- [Excerpts from a dataset]
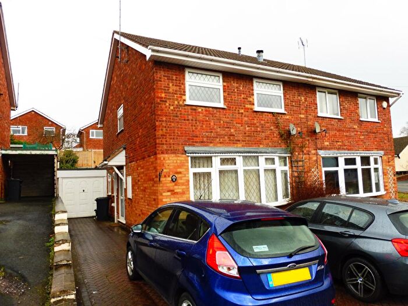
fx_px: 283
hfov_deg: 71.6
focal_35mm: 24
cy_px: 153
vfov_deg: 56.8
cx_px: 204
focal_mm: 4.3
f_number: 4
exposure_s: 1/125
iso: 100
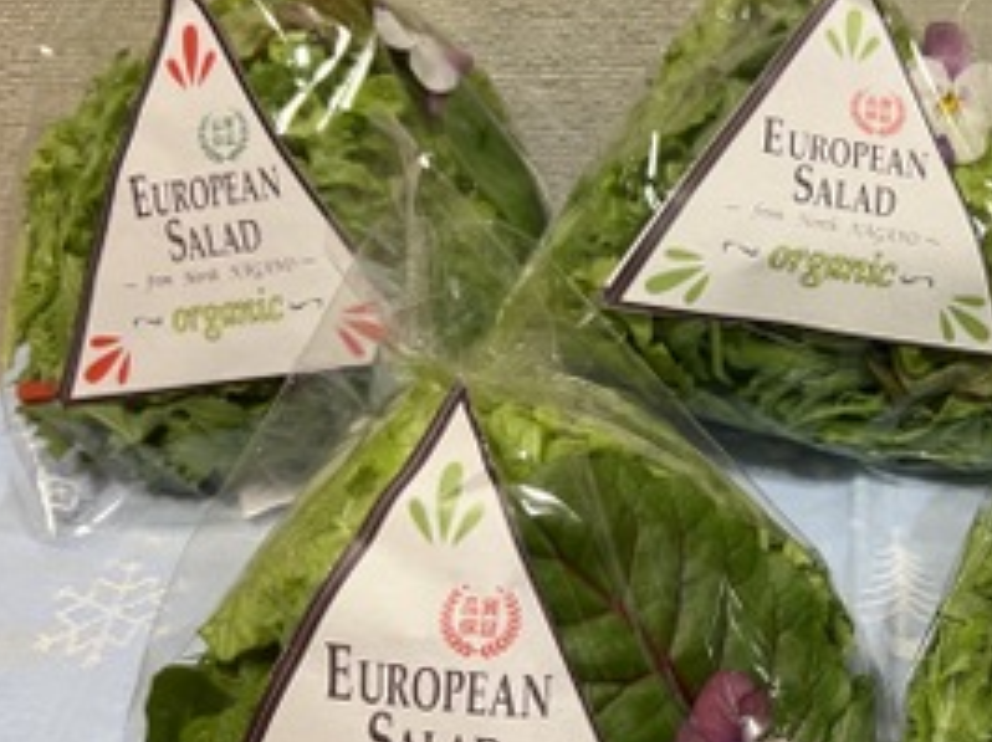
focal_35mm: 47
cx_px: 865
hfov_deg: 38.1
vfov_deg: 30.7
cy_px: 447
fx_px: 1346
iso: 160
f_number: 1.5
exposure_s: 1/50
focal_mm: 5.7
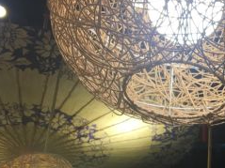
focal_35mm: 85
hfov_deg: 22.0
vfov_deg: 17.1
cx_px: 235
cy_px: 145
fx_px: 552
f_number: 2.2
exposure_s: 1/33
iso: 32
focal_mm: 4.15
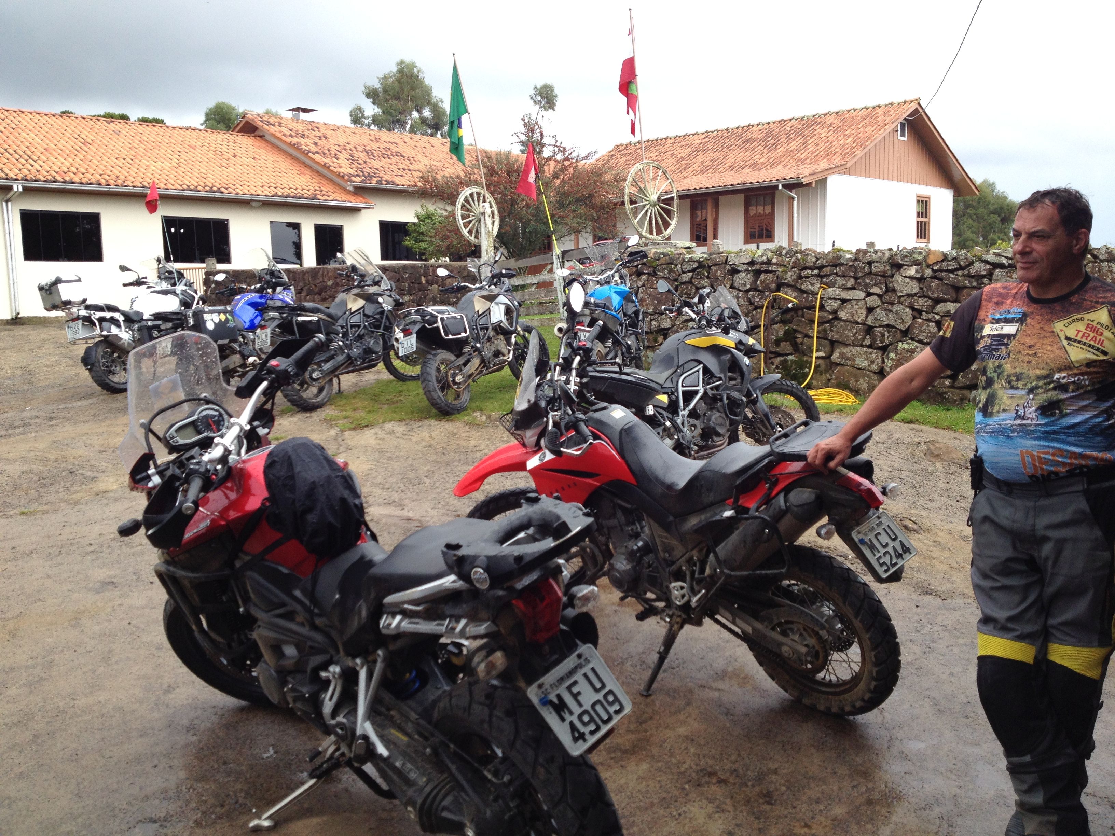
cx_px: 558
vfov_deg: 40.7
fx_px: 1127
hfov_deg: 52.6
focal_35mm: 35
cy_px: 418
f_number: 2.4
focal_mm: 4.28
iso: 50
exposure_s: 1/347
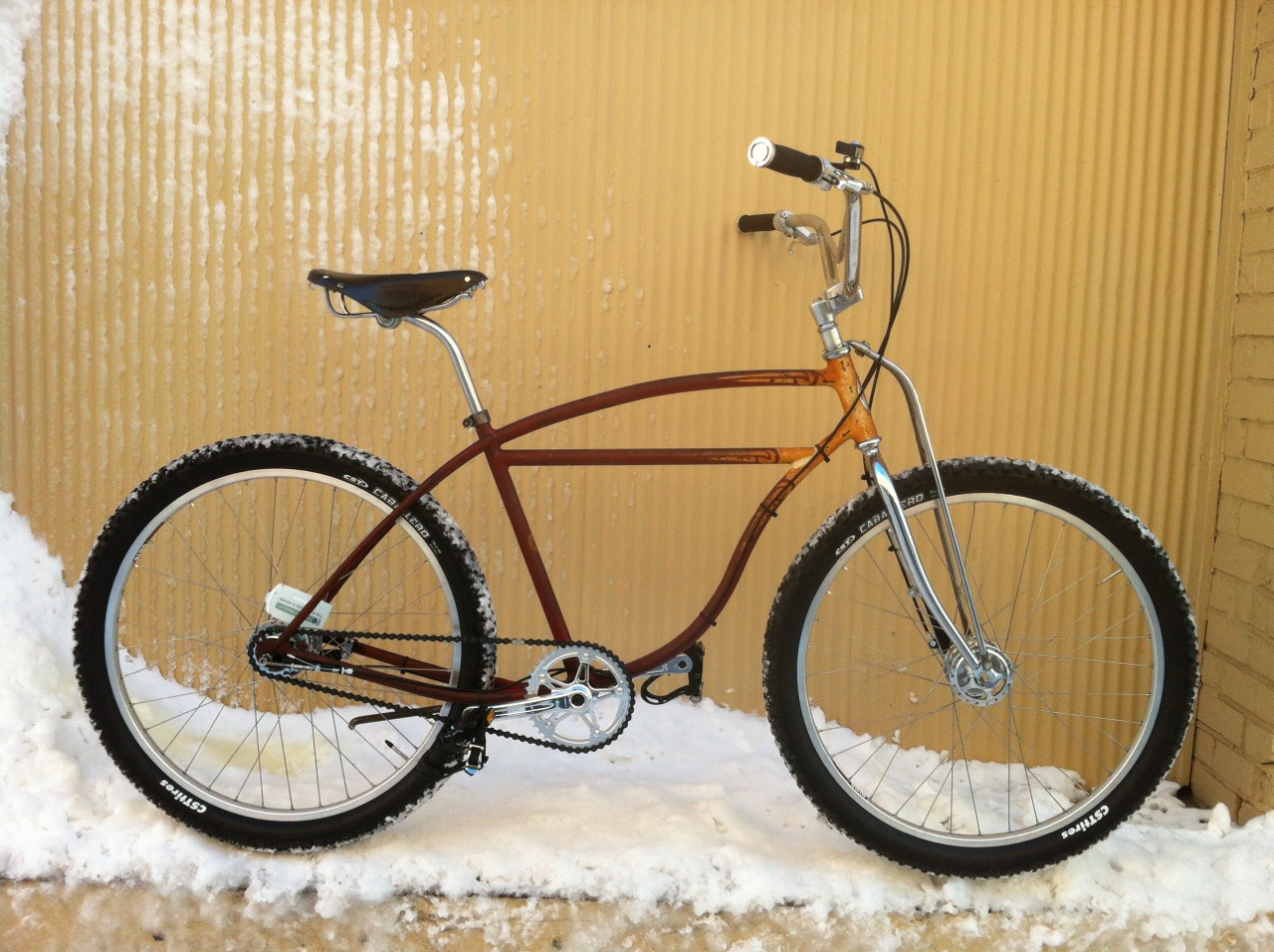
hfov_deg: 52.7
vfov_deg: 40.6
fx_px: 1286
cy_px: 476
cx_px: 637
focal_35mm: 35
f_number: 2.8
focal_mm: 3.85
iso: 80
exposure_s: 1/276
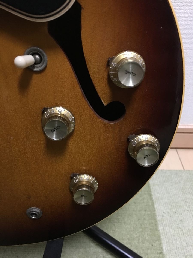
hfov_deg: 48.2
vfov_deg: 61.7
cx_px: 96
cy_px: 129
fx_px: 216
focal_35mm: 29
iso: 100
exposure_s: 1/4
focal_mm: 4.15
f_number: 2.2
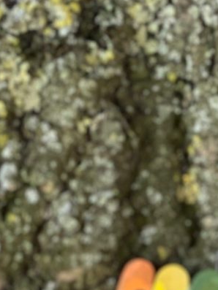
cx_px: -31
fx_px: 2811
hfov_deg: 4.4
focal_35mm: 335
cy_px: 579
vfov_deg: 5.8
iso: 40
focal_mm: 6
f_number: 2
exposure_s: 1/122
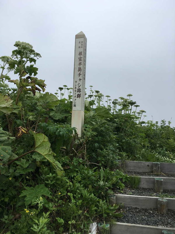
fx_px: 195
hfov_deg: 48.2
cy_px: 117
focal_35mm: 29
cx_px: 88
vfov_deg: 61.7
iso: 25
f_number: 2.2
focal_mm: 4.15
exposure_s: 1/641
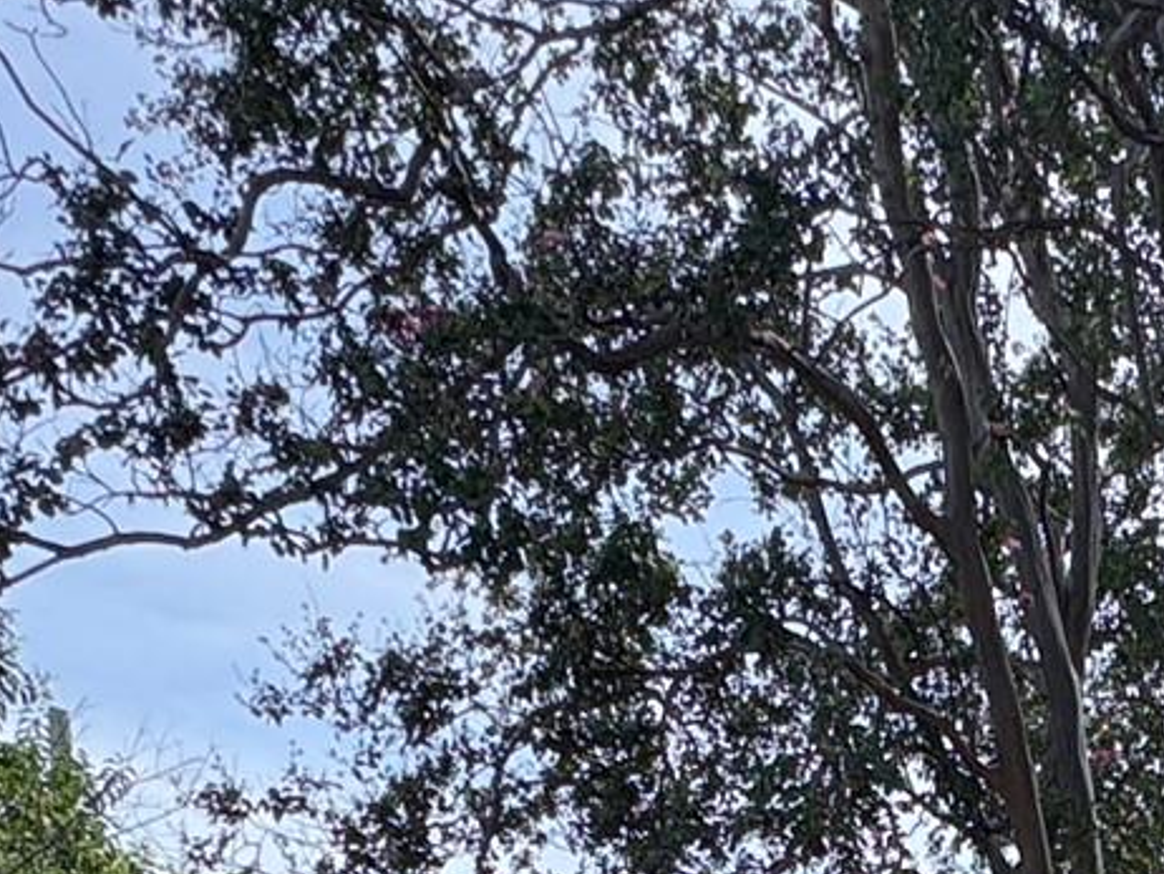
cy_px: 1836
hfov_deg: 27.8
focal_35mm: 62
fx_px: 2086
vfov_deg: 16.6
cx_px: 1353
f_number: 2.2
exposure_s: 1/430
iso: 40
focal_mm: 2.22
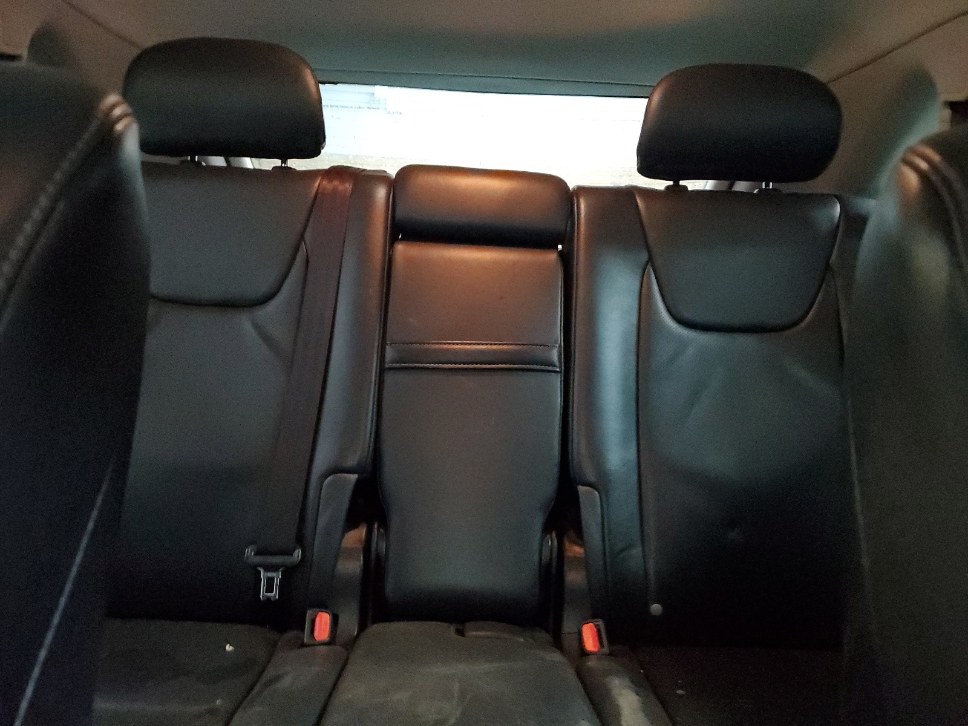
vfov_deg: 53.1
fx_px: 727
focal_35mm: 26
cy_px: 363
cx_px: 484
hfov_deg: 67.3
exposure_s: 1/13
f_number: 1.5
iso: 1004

- [Work instructions] Apart from the pictures, every line above must be repeated exactly.

- [Answer area]
fx_px: 283
hfov_deg: 71.6
focal_35mm: 24
cy_px: 153
vfov_deg: 56.8
cx_px: 204
focal_mm: 4.3
f_number: 4
exposure_s: 1/125
iso: 100
focal_35mm: 47
cx_px: 865
hfov_deg: 38.1
vfov_deg: 30.7
cy_px: 447
fx_px: 1346
iso: 160
f_number: 1.5
exposure_s: 1/50
focal_mm: 5.7
focal_35mm: 85
hfov_deg: 22.0
vfov_deg: 17.1
cx_px: 235
cy_px: 145
fx_px: 552
f_number: 2.2
exposure_s: 1/33
iso: 32
focal_mm: 4.15
cx_px: 558
vfov_deg: 40.7
fx_px: 1127
hfov_deg: 52.6
focal_35mm: 35
cy_px: 418
f_number: 2.4
focal_mm: 4.28
iso: 50
exposure_s: 1/347
hfov_deg: 52.7
vfov_deg: 40.6
fx_px: 1286
cy_px: 476
cx_px: 637
focal_35mm: 35
f_number: 2.8
focal_mm: 3.85
iso: 80
exposure_s: 1/276
hfov_deg: 48.2
vfov_deg: 61.7
cx_px: 96
cy_px: 129
fx_px: 216
focal_35mm: 29
iso: 100
exposure_s: 1/4
focal_mm: 4.15
f_number: 2.2
cx_px: -31
fx_px: 2811
hfov_deg: 4.4
focal_35mm: 335
cy_px: 579
vfov_deg: 5.8
iso: 40
focal_mm: 6
f_number: 2
exposure_s: 1/122
fx_px: 195
hfov_deg: 48.2
cy_px: 117
focal_35mm: 29
cx_px: 88
vfov_deg: 61.7
iso: 25
f_number: 2.2
focal_mm: 4.15
exposure_s: 1/641
cy_px: 1836
hfov_deg: 27.8
focal_35mm: 62
fx_px: 2086
vfov_deg: 16.6
cx_px: 1353
f_number: 2.2
exposure_s: 1/430
iso: 40
focal_mm: 2.22
vfov_deg: 53.1
fx_px: 727
focal_35mm: 26
cy_px: 363
cx_px: 484
hfov_deg: 67.3
exposure_s: 1/13
f_number: 1.5
iso: 1004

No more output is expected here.